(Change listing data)
————————

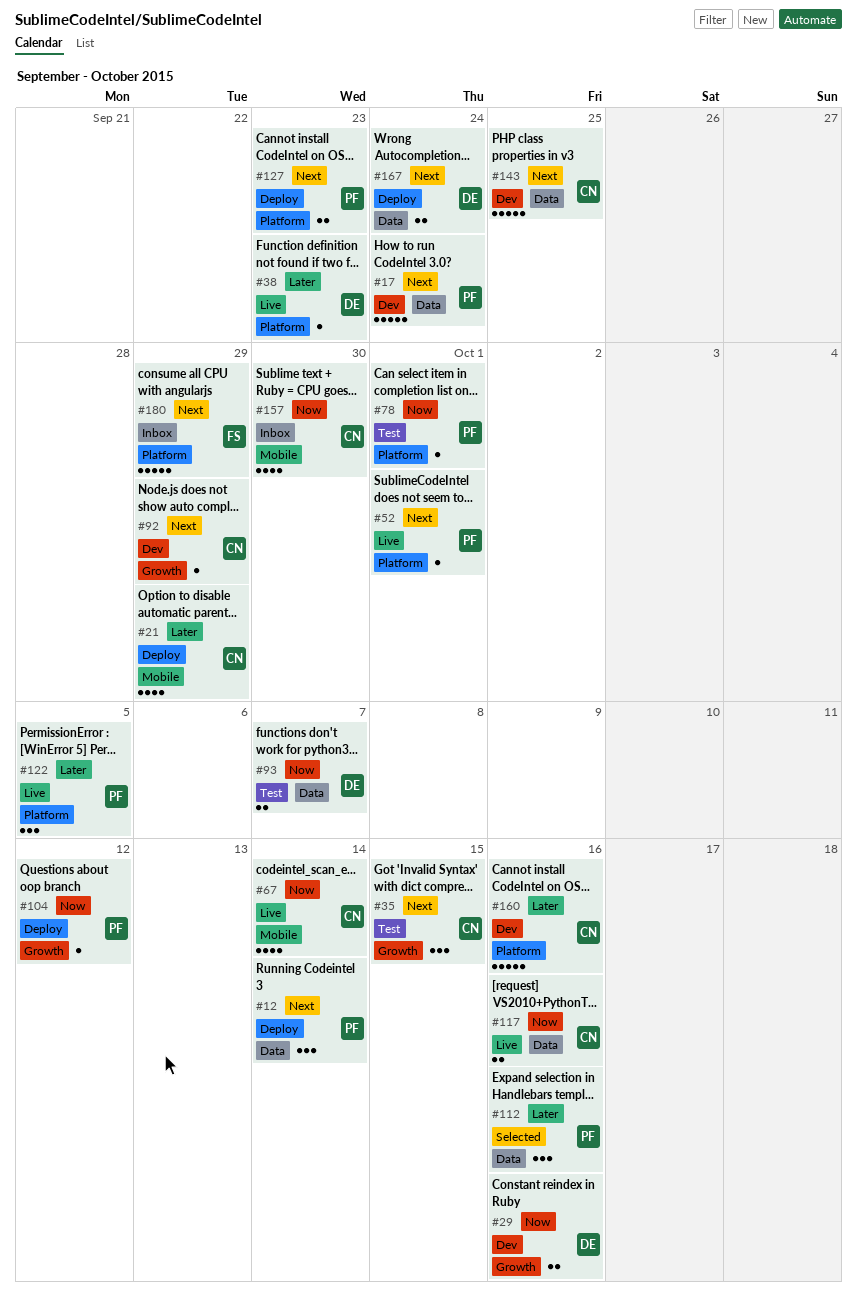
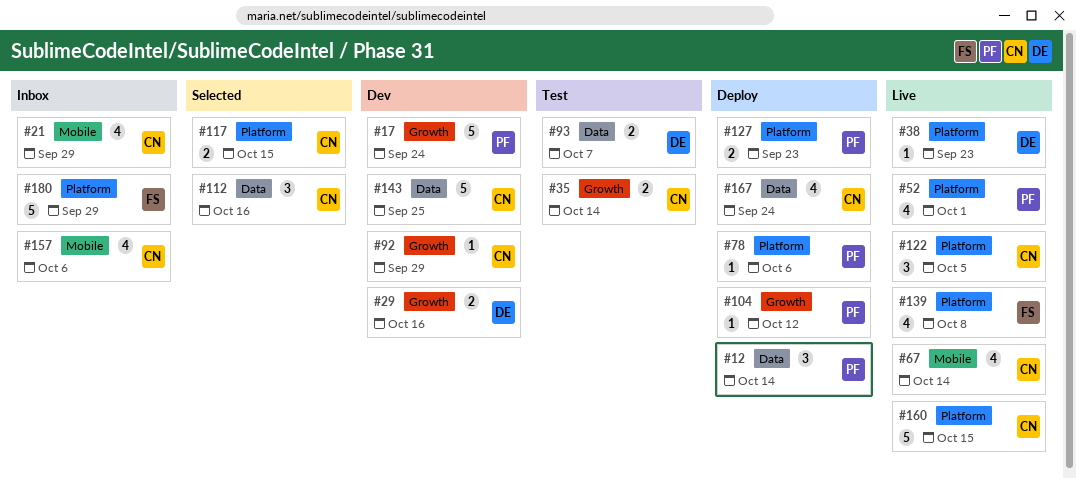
#17, label: Data -> Growth
#21, status: Deploy -> Inbox
#35, estimate: 3 -> 2
#35, due: Oct 15 -> Oct 14
#52, estimate: 1 -> 4
#78, status: Test -> Deploy
#78, due: Oct 1 -> Oct 6
#112, owner: PF -> CN
#117, status: Live -> Selected
#117, label: Data -> Platform
#117, due: Oct 16 -> Oct 15
#122, owner: PF -> CN
#139: none -> present
#157, due: Sep 30 -> Oct 6
#160, status: Dev -> Live
#160, due: Oct 16 -> Oct 15
#167, owner: DE -> CN
#167, estimate: 2 -> 4

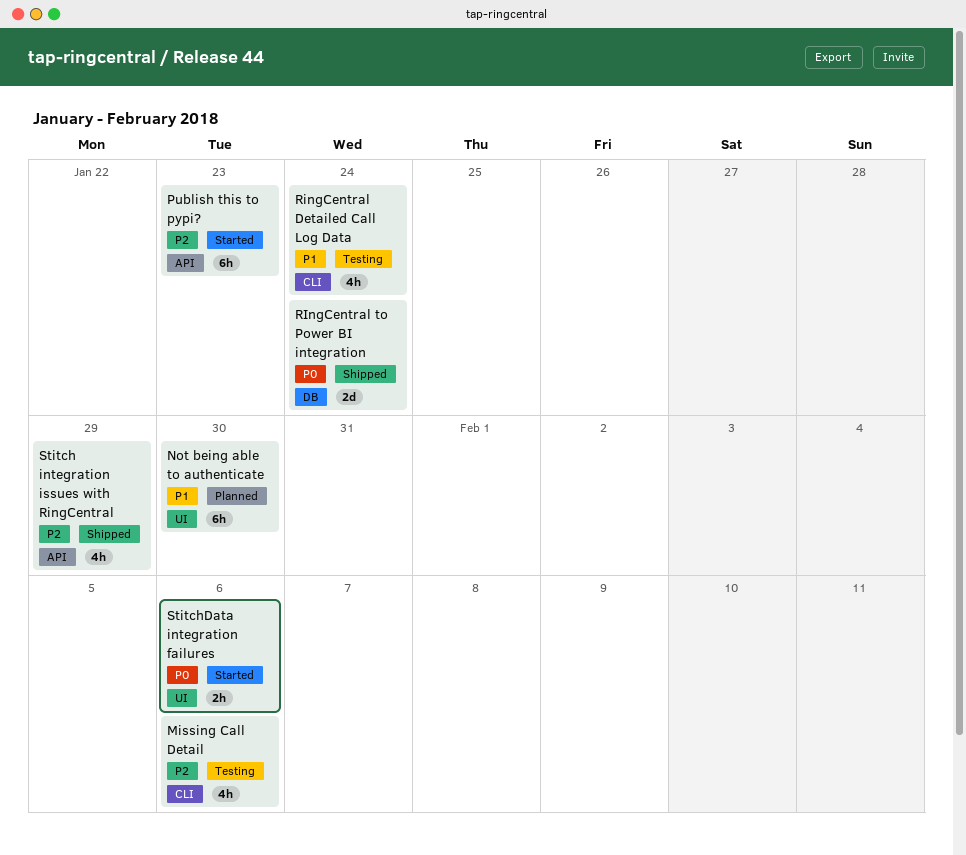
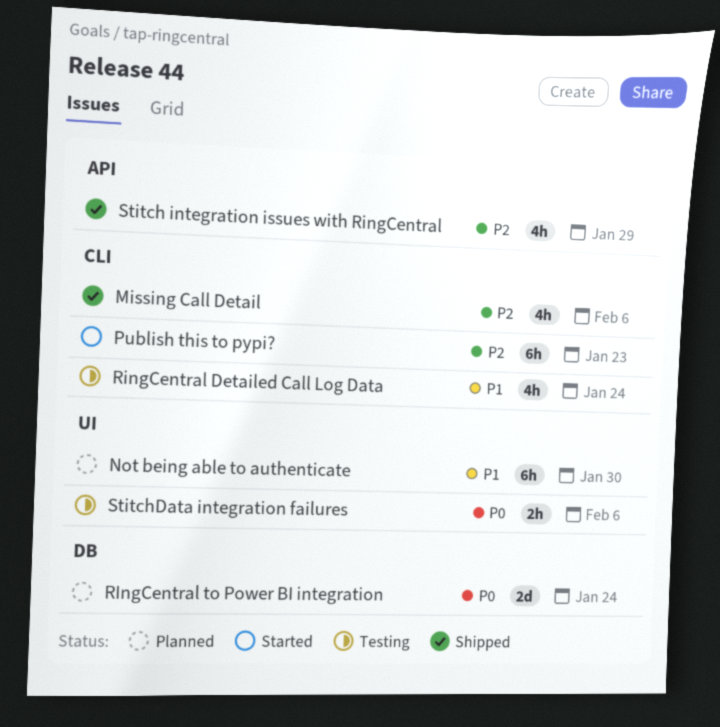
Missing Call Detail, status: Testing -> Shipped
Publish this to pypi?, label: API -> CLI
RIngCentral to Power BI integration, status: Shipped -> Planned
StitchData integration failures, status: Started -> Testing

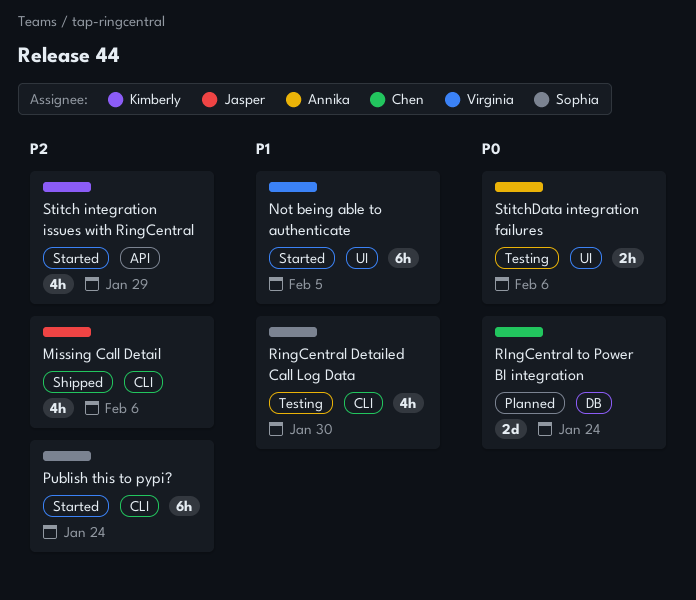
Not being able to authenticate, status: Planned -> Started
Not being able to authenticate, due: Jan 30 -> Feb 5
Publish this to pypi?, due: Jan 23 -> Jan 24
RingCentral Detailed Call Log Data, due: Jan 24 -> Jan 30
Stitch integration issues with RingCentral, status: Shipped -> Started

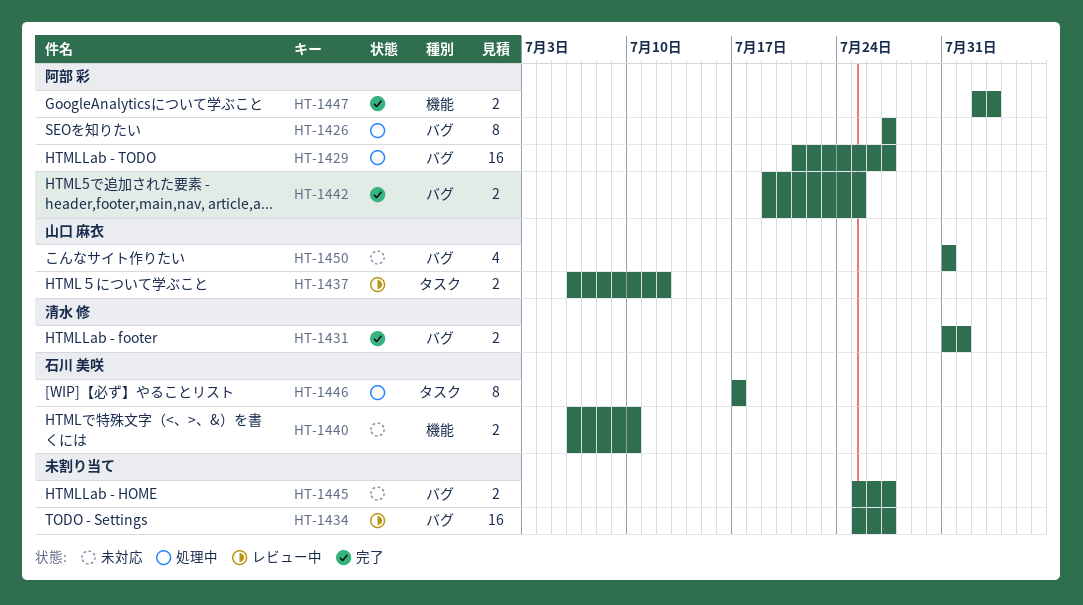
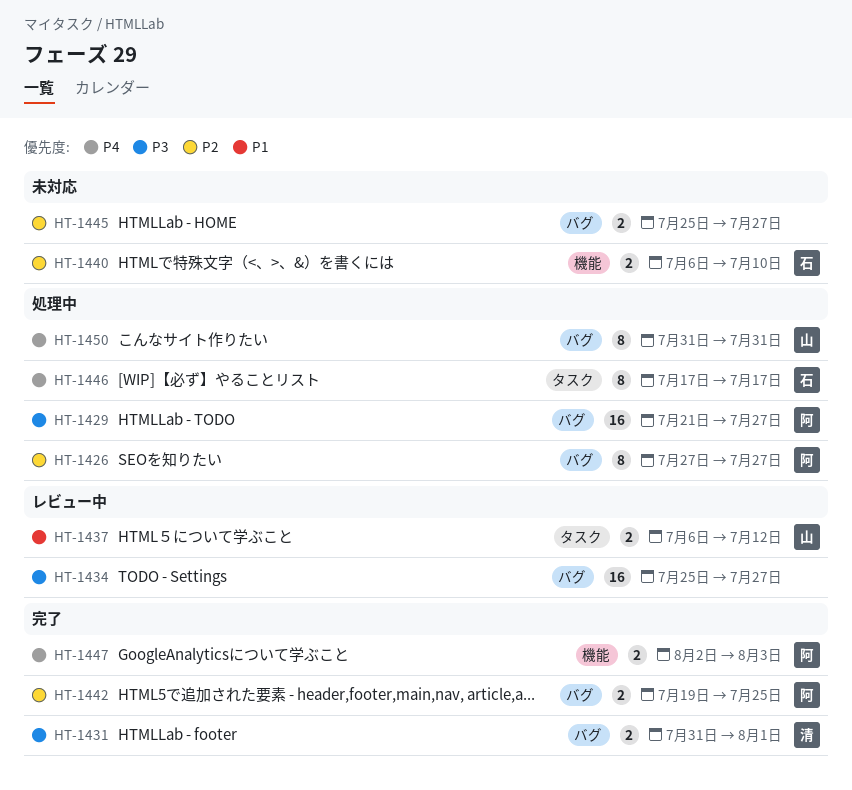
HT-1450, status: 未対応 -> 処理中
HT-1450, estimate: 4 -> 8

————————

# [Brief]
Return every line above exactly, omitting images.

# [Problem solution]
#17, label: Data -> Growth
#21, status: Deploy -> Inbox
#35, estimate: 3 -> 2
#35, due: Oct 15 -> Oct 14
#52, estimate: 1 -> 4
#78, status: Test -> Deploy
#78, due: Oct 1 -> Oct 6
#112, owner: PF -> CN
#117, status: Live -> Selected
#117, label: Data -> Platform
#117, due: Oct 16 -> Oct 15
#122, owner: PF -> CN
#139: none -> present
#157, due: Sep 30 -> Oct 6
#160, status: Dev -> Live
#160, due: Oct 16 -> Oct 15
#167, owner: DE -> CN
#167, estimate: 2 -> 4

Missing Call Detail, status: Testing -> Shipped
Publish this to pypi?, label: API -> CLI
RIngCentral to Power BI integration, status: Shipped -> Planned
StitchData integration failures, status: Started -> Testing

Not being able to authenticate, status: Planned -> Started
Not being able to authenticate, due: Jan 30 -> Feb 5
Publish this to pypi?, due: Jan 23 -> Jan 24
RingCentral Detailed Call Log Data, due: Jan 24 -> Jan 30
Stitch integration issues with RingCentral, status: Shipped -> Started

HT-1450, status: 未対応 -> 処理中
HT-1450, estimate: 4 -> 8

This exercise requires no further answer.